Output everything from the start of the rows down to and including the line containing "bosa nóżka wystaje" as a numbered list, leaving out any blank lines.

* _INFORMATION SUPPLIED_:
---------------

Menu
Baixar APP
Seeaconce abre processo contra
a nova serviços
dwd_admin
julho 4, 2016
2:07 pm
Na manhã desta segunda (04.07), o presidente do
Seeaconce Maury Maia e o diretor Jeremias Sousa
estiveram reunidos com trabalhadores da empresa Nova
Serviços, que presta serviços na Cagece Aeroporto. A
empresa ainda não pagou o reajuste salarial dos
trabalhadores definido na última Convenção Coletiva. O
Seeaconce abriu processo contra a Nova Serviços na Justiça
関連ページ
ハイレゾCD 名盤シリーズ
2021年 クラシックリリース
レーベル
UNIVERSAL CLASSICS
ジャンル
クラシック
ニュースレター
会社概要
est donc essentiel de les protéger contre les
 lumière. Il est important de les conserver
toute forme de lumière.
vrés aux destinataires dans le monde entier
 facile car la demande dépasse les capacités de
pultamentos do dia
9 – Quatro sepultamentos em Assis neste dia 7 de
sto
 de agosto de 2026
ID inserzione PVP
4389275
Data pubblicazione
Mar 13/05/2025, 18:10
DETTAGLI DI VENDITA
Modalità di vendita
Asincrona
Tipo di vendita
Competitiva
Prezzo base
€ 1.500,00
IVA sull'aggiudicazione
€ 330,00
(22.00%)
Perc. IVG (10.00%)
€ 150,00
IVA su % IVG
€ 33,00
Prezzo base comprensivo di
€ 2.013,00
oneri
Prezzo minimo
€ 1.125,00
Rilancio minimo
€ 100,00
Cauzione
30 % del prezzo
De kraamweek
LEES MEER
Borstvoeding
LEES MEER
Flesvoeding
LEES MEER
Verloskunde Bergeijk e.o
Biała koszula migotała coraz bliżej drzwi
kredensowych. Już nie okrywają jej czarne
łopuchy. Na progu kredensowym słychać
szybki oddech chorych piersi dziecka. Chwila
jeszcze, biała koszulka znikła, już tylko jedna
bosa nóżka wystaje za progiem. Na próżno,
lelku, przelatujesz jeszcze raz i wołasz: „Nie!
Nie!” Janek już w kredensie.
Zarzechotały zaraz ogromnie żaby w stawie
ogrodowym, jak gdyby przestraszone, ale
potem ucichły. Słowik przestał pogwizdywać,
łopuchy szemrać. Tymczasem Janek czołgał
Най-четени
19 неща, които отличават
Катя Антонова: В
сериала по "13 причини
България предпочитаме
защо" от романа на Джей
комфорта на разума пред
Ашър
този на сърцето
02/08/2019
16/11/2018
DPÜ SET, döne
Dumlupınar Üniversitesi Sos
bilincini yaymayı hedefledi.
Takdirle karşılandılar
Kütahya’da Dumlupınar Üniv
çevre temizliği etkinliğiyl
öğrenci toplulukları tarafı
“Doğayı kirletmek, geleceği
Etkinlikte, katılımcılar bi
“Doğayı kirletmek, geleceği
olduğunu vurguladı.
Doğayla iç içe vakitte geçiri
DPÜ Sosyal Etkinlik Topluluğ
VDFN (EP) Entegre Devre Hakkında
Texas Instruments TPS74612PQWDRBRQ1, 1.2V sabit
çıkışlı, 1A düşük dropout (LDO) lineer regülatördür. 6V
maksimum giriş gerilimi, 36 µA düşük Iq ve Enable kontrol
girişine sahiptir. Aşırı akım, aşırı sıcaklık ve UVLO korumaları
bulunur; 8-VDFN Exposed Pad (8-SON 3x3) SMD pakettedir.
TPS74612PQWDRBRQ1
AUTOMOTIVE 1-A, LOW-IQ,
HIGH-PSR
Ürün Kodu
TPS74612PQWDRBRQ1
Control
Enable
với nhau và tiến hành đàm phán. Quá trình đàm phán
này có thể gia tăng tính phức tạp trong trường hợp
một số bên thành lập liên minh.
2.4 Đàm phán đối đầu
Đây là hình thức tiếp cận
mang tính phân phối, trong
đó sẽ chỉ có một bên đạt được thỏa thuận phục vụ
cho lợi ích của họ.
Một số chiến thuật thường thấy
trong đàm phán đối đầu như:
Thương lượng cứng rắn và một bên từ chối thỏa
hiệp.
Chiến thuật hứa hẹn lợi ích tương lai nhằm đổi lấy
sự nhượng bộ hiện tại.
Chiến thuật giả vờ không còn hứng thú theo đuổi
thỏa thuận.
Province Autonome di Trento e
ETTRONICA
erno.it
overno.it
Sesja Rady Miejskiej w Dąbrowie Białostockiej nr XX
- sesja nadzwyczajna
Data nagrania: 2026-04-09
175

---------------

* _OUTPUT OF THE EXERCISE_:
1. Menu
2. Baixar APP
3. Seeaconce abre processo contra
4. a nova serviços
5. dwd_admin
6. julho 4, 2016
7. 2:07 pm
8. Na manhã desta segunda (04.07), o presidente do
9. Seeaconce Maury Maia e o diretor Jeremias Sousa
10. estiveram reunidos com trabalhadores da empresa Nova
11. Serviços, que presta serviços na Cagece Aeroporto. A
12. empresa ainda não pagou o reajuste salarial dos
13. trabalhadores definido na última Convenção Coletiva. O
14. Seeaconce abriu processo contra a Nova Serviços na Justiça
15. 関連ページ
16. ハイレゾCD 名盤シリーズ
17. 2021年 クラシックリリース
18. レーベル
19. UNIVERSAL CLASSICS
20. ジャンル
21. クラシック
22. ニュースレター
23. 会社概要
24. est donc essentiel de les protéger contre les
25.  lumière. Il est important de les conserver
26. toute forme de lumière.
27. vrés aux destinataires dans le monde entier
28.  facile car la demande dépasse les capacités de
29. pultamentos do dia
30. 9 – Quatro sepultamentos em Assis neste dia 7 de
31. sto
32.  de agosto de 2026
33. ID inserzione PVP
34. 4389275
35. Data pubblicazione
36. Mar 13/05/2025, 18:10
37. DETTAGLI DI VENDITA
38. Modalità di vendita
39. Asincrona
40. Tipo di vendita
41. Competitiva
42. Prezzo base
43. € 1.500,00
44. IVA sull'aggiudicazione
45. € 330,00
46. (22.00%)
47. Perc. IVG (10.00%)
48. € 150,00
49. IVA su % IVG
50. € 33,00
51. Prezzo base comprensivo di
52. € 2.013,00
53. oneri
54. Prezzo minimo
55. € 1.125,00
56. Rilancio minimo
57. € 100,00
58. Cauzione
59. 30 % del prezzo
60. De kraamweek
61. LEES MEER
62. Borstvoeding
63. LEES MEER
64. Flesvoeding
65. LEES MEER
66. Verloskunde Bergeijk e.o
67. Biała koszula migotała coraz bliżej drzwi
68. kredensowych. Już nie okrywają jej czarne
69. łopuchy. Na progu kredensowym słychać
70. szybki oddech chorych piersi dziecka. Chwila
71. jeszcze, biała koszulka znikła, już tylko jedna
72. bosa nóżka wystaje za progiem. Na próżno,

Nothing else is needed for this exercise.